[Saved entries]
-- Opening Marker --
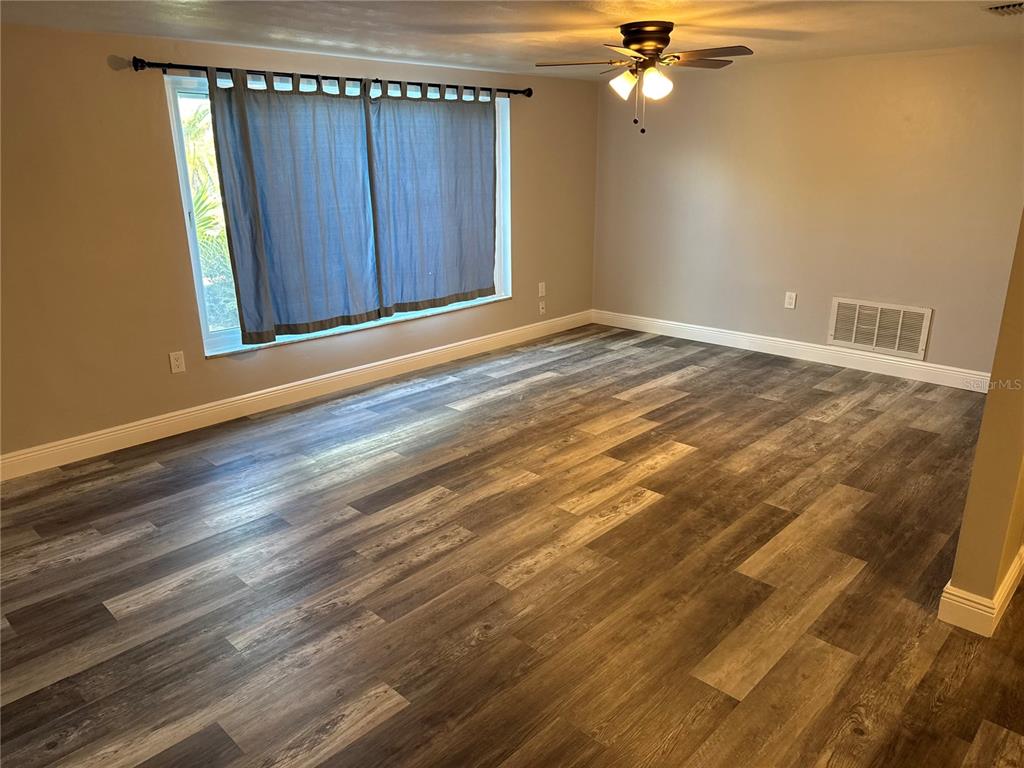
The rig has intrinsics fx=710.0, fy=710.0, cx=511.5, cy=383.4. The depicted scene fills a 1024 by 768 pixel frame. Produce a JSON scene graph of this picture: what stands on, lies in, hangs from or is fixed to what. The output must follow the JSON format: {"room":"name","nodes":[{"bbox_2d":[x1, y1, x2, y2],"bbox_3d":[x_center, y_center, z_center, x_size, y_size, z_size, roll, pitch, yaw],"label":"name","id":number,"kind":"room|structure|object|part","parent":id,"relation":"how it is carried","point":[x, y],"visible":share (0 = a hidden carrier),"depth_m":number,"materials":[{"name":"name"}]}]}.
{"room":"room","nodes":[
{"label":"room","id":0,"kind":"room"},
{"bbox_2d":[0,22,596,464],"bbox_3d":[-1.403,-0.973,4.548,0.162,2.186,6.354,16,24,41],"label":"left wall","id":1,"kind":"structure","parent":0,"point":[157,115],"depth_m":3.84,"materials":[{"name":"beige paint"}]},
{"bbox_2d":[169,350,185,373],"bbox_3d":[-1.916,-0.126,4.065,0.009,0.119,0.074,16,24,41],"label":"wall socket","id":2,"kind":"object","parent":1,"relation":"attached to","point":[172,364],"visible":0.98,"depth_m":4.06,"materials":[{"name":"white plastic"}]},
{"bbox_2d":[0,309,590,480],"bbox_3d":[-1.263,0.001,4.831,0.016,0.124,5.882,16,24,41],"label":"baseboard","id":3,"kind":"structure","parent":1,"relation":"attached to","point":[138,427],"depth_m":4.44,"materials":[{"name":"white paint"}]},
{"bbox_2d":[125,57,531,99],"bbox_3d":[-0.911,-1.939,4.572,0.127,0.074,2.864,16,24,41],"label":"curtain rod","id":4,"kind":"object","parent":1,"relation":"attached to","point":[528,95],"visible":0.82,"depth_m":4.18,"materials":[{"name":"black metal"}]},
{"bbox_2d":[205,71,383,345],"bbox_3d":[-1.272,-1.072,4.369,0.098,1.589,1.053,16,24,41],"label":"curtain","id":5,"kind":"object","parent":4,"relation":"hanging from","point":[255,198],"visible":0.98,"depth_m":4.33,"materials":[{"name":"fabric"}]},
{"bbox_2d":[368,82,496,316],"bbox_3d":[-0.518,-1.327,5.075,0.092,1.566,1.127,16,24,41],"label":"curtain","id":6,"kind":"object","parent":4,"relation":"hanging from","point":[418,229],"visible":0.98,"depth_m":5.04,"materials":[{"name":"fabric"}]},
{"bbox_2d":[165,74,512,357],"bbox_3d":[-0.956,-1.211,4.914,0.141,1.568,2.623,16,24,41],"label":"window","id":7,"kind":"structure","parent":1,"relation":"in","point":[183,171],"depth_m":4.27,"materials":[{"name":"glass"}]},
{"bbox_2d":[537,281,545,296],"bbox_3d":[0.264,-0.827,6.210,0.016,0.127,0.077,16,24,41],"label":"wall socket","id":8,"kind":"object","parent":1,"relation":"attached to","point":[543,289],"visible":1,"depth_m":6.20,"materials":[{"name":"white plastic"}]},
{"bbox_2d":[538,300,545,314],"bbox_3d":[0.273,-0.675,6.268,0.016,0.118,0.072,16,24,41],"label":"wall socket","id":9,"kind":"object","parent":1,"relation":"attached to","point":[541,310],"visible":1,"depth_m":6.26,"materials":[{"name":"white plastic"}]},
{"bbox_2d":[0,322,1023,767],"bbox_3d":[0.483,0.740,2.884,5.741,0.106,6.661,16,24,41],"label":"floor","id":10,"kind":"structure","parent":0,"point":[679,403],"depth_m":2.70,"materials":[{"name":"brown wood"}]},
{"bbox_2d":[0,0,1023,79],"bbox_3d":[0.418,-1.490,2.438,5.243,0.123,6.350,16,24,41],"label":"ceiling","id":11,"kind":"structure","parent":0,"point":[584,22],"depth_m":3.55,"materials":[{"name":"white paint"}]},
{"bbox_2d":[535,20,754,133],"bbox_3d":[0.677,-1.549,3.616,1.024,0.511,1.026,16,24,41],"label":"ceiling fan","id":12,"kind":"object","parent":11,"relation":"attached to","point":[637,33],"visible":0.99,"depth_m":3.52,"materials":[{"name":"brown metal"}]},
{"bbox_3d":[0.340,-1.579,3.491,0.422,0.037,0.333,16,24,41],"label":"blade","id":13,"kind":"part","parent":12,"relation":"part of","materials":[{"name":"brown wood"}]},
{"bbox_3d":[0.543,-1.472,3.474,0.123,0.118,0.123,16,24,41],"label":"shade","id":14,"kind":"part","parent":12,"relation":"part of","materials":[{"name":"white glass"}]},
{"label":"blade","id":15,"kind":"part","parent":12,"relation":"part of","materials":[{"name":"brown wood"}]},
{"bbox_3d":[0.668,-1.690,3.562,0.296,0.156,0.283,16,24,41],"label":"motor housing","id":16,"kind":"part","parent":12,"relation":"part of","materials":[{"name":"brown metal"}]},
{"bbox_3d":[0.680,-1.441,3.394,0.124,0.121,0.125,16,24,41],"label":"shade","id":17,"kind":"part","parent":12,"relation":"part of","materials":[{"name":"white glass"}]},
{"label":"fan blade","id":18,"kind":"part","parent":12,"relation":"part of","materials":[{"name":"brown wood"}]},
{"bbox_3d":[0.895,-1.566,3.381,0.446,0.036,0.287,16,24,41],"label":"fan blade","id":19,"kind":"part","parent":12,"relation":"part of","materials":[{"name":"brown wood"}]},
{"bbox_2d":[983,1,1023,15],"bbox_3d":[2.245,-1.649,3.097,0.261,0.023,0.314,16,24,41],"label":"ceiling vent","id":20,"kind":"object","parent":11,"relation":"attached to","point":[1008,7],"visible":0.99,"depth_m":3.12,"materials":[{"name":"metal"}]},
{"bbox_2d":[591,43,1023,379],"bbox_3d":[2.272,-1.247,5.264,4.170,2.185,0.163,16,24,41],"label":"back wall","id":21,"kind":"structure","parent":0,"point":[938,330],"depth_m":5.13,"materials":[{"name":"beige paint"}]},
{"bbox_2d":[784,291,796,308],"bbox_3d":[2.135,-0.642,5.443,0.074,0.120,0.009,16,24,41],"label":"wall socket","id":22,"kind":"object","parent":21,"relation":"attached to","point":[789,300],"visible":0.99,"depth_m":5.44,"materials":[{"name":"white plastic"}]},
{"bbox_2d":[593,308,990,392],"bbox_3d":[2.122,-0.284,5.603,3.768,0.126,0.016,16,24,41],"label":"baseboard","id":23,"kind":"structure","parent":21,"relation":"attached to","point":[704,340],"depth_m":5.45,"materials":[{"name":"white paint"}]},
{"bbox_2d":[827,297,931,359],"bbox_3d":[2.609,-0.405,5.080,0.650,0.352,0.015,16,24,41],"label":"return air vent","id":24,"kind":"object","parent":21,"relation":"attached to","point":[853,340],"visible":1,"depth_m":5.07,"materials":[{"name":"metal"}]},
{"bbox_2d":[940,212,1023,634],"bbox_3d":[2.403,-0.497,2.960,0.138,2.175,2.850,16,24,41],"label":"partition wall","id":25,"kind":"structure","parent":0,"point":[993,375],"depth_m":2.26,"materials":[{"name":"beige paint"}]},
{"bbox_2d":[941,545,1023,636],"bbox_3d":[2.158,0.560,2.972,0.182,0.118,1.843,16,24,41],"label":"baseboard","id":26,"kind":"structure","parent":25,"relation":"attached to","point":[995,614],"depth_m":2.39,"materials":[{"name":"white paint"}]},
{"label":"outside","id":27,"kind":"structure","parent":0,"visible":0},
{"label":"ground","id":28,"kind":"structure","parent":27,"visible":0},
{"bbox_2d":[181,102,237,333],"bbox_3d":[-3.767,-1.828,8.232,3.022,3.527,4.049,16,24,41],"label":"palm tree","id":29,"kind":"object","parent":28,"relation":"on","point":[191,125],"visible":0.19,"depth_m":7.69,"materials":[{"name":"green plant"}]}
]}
-- Closing Marker --
# Task instructions
Retrieve every line above holding the word "room".

# Your response
The rig has intrinsics fx=710.0, fy=710.0, cx=511.5, cy=383.4. The depicted scene fills a 1024 by 768 pixel frame. Produce a JSON scene graph of this picture: what stands on, lies in, hangs from or is fixed to what. The output must follow the JSON format: {"room":"name","nodes":[{"bbox_2d":[x1, y1, x2, y2],"bbox_3d":[x_center, y_center, z_center, x_size, y_size, z_size, roll, pitch, yaw],"label":"name","id":number,"kind":"room|structure|object|part","parent":id,"relation":"how it is carried","point":[x, y],"visible":share (0 = a hidden carrier),"depth_m":number,"materials":[{"name":"name"}]}]}.
{"room":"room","nodes":[
{"label":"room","id":0,"kind":"room"},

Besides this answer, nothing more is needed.